Analysis of several key factors influencing deep learning-based inter-residue contact prediction

Affiliations

Analysis of several key factors influencing deep learning-based inter-residue contact prediction

Tianqi Wu et al. Bioinformatics. .

Abstract

Motivation: Deep learning has become the dominant technology for protein contact prediction. However, the factors that affect the performance of deep learning in contact prediction have not been systematically investigated.

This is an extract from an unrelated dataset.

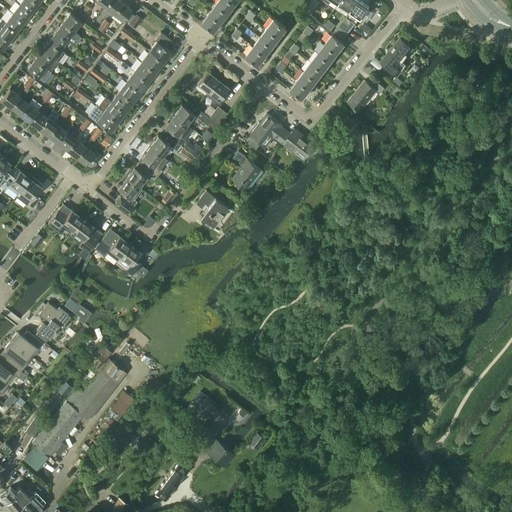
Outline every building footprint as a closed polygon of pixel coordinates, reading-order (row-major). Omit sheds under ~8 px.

Results: We analyzed the results of our three deep learning-based contact prediction methods (MULTICOM-CLUSTER, MULTICOM-CONSTRUCT and MULTICOM-NOVEL) in the CASP13 experiment and identified several key factors [i.e. deep learning technique, multiple sequence alignment (MSA), distance distribution prediction and domain-based contact integration] that influenced the contact prediction accuracy. We compared our convolutional neural network (CNN)-based contact prediction methods with three coevolution-based methods on 75 CASP13 targets consisting of 108 domains. We demonstrated that the CNN-based multi-distance approach was able to leverage global coevolutionary coupling patterns comprised of multiple correlated contacts for more accurate contact prediction than the local coevolution-based methods, leading to a substantial increase of precision by 19.2 percentage points. We also tested different alignment methods and domain-based contact prediction with the deep learning contact predictors. The comparison of the three methods showed deeper sequence alignments and the integration of domain-based contact prediction with the full-length contact prediction improved the performance of contact prediction. Moreover, we demonstrated that the domain-based contact prediction based on a novel ab initio approach of parsing domains from MSAs alone without using known protein structures was a simple, fast approach to improve contact prediction. Finally, we showed that predicting the distribution of inter-residue distances in multiple distance intervals could capture more structural information and improve binary contact prediction.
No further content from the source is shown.